В Бурже Родриго встретил обоз из Тулузы и принял продукты по списку. Но в обратный путь решил отправиться через день — уж очень ему хотелось взглянуть на большой город. Утром, отстояв мессу в кафедральном соборе, кастилец стоял на площади, озираясь в раздумьях — с какой улицы начать. Его внимание привлекла кавалькада рыцарей, а точнее, шедший к ней от собора сеньор Шампани. Графская корона, по обыкновению, ярко сверкала на начищенном до блеска шлеме; бело-синий плащ с гербом развевался, демонстрируя густой беличий мех изнанки. Тибо, рассеянно оглядевшись вокруг, заметил секретаря мадам д’Альбре и решительно направился к нему.

— Родриго? Я не ошибся?

— У вас изумительная память, мессир, — низко поклонился кастилец.
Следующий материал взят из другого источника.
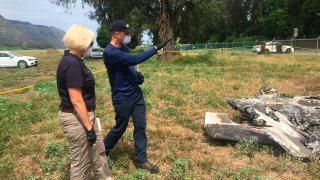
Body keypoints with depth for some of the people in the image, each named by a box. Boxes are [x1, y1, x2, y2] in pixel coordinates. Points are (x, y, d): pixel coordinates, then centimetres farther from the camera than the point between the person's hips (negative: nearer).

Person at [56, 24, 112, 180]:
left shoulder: (73, 60, 8)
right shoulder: (72, 64, -22)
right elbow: (76, 101, -24)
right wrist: (89, 128, -20)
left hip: (84, 115, 10)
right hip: (77, 118, -10)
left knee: (98, 151, 24)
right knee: (81, 162, 8)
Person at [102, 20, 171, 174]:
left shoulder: (124, 47, 7)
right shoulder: (109, 52, -21)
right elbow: (134, 59, -28)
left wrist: (138, 75, 0)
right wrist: (155, 49, -22)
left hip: (136, 93, 8)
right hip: (122, 98, -7)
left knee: (140, 126, 7)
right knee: (120, 128, 9)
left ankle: (141, 160, 19)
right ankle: (102, 149, 36)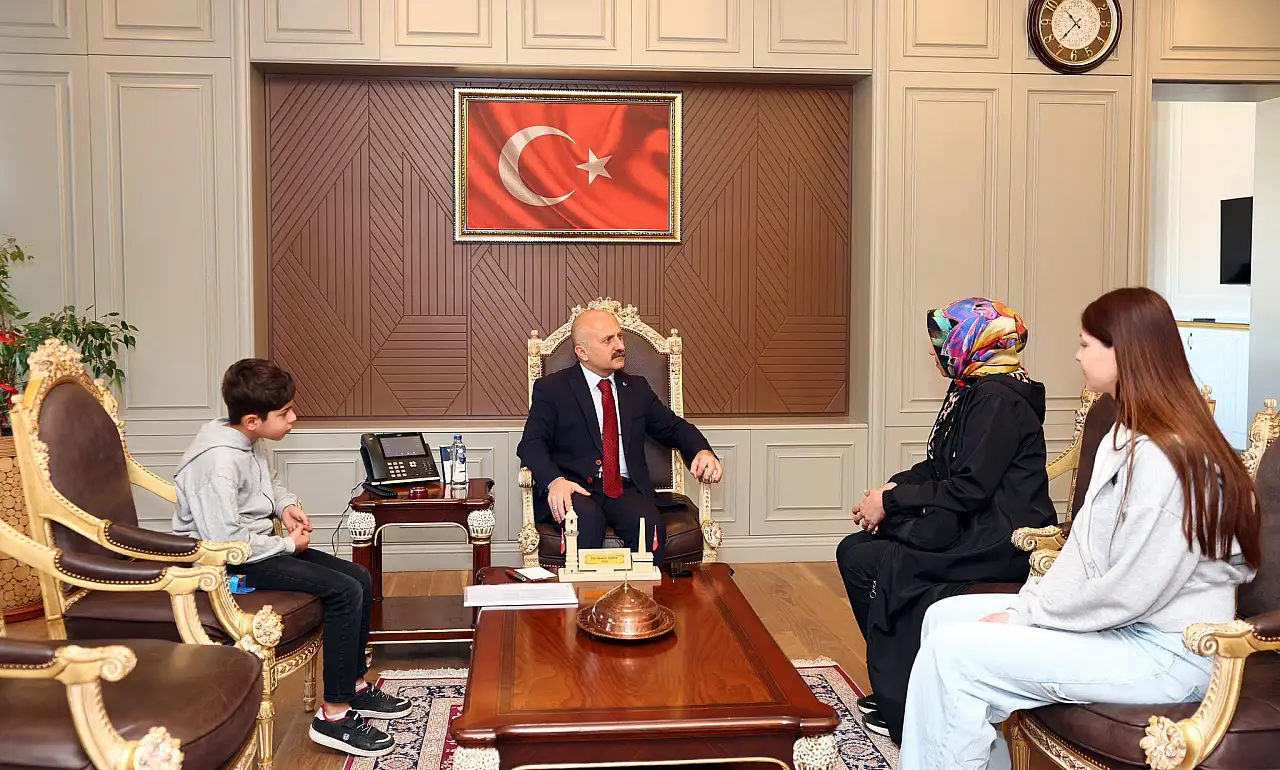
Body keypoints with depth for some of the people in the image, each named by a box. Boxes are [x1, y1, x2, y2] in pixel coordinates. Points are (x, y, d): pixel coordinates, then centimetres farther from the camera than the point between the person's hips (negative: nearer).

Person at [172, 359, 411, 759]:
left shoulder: (249, 440, 3)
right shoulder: (218, 460, -26)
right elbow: (227, 543, -30)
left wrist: (286, 504, 4)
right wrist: (288, 544, -17)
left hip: (258, 544, 10)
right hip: (227, 563, -10)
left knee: (359, 577, 6)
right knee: (345, 591, -20)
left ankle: (354, 687, 18)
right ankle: (334, 715, -12)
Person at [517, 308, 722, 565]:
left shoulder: (637, 388, 18)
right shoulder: (552, 388, 5)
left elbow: (674, 428, 21)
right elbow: (531, 444, -4)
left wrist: (702, 451, -2)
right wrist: (554, 481, -25)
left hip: (626, 489, 3)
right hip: (576, 489, -2)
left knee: (649, 523, -30)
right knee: (586, 520, -36)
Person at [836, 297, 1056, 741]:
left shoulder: (999, 399, -16)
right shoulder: (972, 391, 14)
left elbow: (968, 489, -22)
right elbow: (938, 468, 17)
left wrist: (890, 502, -15)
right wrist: (894, 487, -1)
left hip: (1002, 542, -10)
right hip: (977, 527, 10)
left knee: (872, 563, -18)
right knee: (854, 551, 1)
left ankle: (902, 710, -5)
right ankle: (892, 691, 7)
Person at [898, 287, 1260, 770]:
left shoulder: (1167, 456, -22)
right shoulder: (1125, 437, 10)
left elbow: (1129, 592, -23)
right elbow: (1084, 548, 11)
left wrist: (1027, 615, -13)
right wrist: (1028, 602, 0)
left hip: (1164, 654, -10)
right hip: (1118, 622, 10)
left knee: (954, 653, -19)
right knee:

— Хвала Всевышнему, он только что меня услышал!

Красивое лицо графа озарилось улыбкой; он был искренне рад этой встрече. Тибо предложил Родриго прогуляться и, взмахнув рукой, приказал своим воинам подождать.

Свернув налево, граф и кастилец зашагали вдоль узкой улочки. Наконец, убедившись, что вокруг нет ни души, а ближайшие окна наглухо закрыты, Тибо заговорщически произнес:

— Мне необходима ваша помощь. Король в опасности. — Но, вдруг прервав самого себя — события последних дней сделали его подозрительным, — спросил: — А что вы здесь делаете?

— Встречал подводы для хозяйки, которые должен сопроводить в Париж.

— Что за груз?

— Вино, масло, лаванда.

— Его доставят мои слуги; в крайнем случае, я возмещу баронессе ущерб. Вы нужны для более важного дела.

— Я к вашим услугам, — поклонился заинтригованный Родриго.

— Сегодня ночью от надежных осведомителей я получил ужасные сведения. Собравшиеся в Корбейле мятежники-бароны задумали похитить короля, дабы потом диктовать условия Бланке. При этом будущее самого Луи весьма туманно. Дороги к Орлеану охраняются, поэтому мне туда не попасть, я слишком известен. Вы же сможете проникнуть в город. Луи знает вас как доверенное лицо фаворитки своей матери, поэтому поверит вам. Обвинения в измене слишком чудовищны, их не может передавать посторонний человек. Во что бы то ни стало найдите короля. Пусть немедленно направляется в Париж. Я же собираю войско и выступаю на Корбейль.

— А ее величество уже известили?

— Мой гонец отправился к Бланке на рассвете.

Следующим вечером Родриго уже стоял перед королем. Секретарь Сабины поведал его величеству все, что узнал от графа Шампани. Канцлер Адам согласился с мнением Тибо, и Луи с сопровождающими не медля выехал в Париж. Скромная численность королевской охраны не позволяла им ввязываться в бой, поэтому его величество надеялся исключительно на быстроногих коней и секретность. Однако за Шатр-су-Монлери войско мятежников преградило им путь. Их намерение захватить монарха в заложники стало очевидным, и королевский кортеж не рискнул двинуться дальше. Оставалось укрыться за стенами надежной крепости и ждать помощи извне.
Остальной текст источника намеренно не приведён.